= FRAGMENTO =
__________

Por suerte, durante el gobierno del presidente Juan Manuel Santos en el proceso de paz, la cantidad de desmovilizados aumenta y los programas de reivindicación a la sociedad se vuelven un poco más organizados. Tan solo Ciro y Esneider pueden al fin descansar y disfrutar de un hogar digno que les ofrece el Estado, y vivir al fin una vida en paz. Cuando les entregan las llaves de su casa, me tapé el rostro con una bufanda que llevaba puesta y empecé a llorar. Sentí tanta felicidad por ellos, y a la vez, tantas injusticias por las que tuvieron que pasar, que no pude evitar que las lágrimas salieran corriendo desde mis ojos hasta mis mejillas.

Me puse a pensar, que son tantos los colombianos, tantas personas que vemos en la calle; a las que siempre vemos como personas ignorantes e incultas, pero que en realidad son personas que tienen una historia que contar, cada una con tragedias e infelicidades distintas, y que, tan solo unos pocos, que vivimos en las ciudades y apartados del campo, no tenemos idea de los privilegios que tenemos; que la comodidad de unos pocos difiera tanto de las circunstancias que tiene que vivir un niño en el bajo Cauca, por ejemplo.

__________

= DATOS REGISTRADOS =
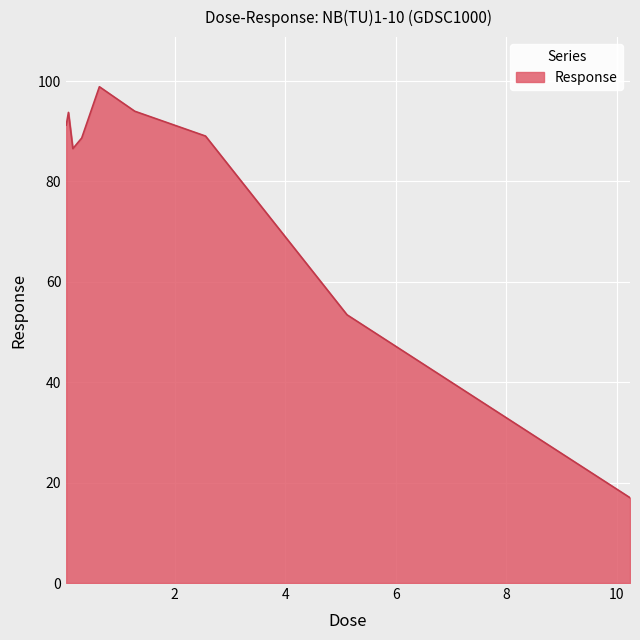

What is the smallest value displayed?

17.0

__________

= TRABAJO PROPUESTO =
Transcriba sin alteraciones la parte del fragmento que se inicia con las palabras que contienen «Me puse a pensar, que» y concluye con «Cauca, por ejemplo.». Los datos no guardan relación alguna con el fragmento.

= RESULTADO OBTENIDO =
Me puse a pensar, que son tantos los colombianos, tantas personas que vemos en la calle; a las que siempre vemos como personas ignorantes e incultas, pero que en realidad son personas que tienen una historia que contar, cada una con tragedias e infelicidades distintas, y que, tan solo unos pocos, que vivimos en las ciudades y apartados del campo, no tenemos idea de los privilegios que tenemos; que la comodidad de unos pocos difiera tanto de las circunstancias que tiene que vivir un niño en el bajo Cauca, por ejemplo.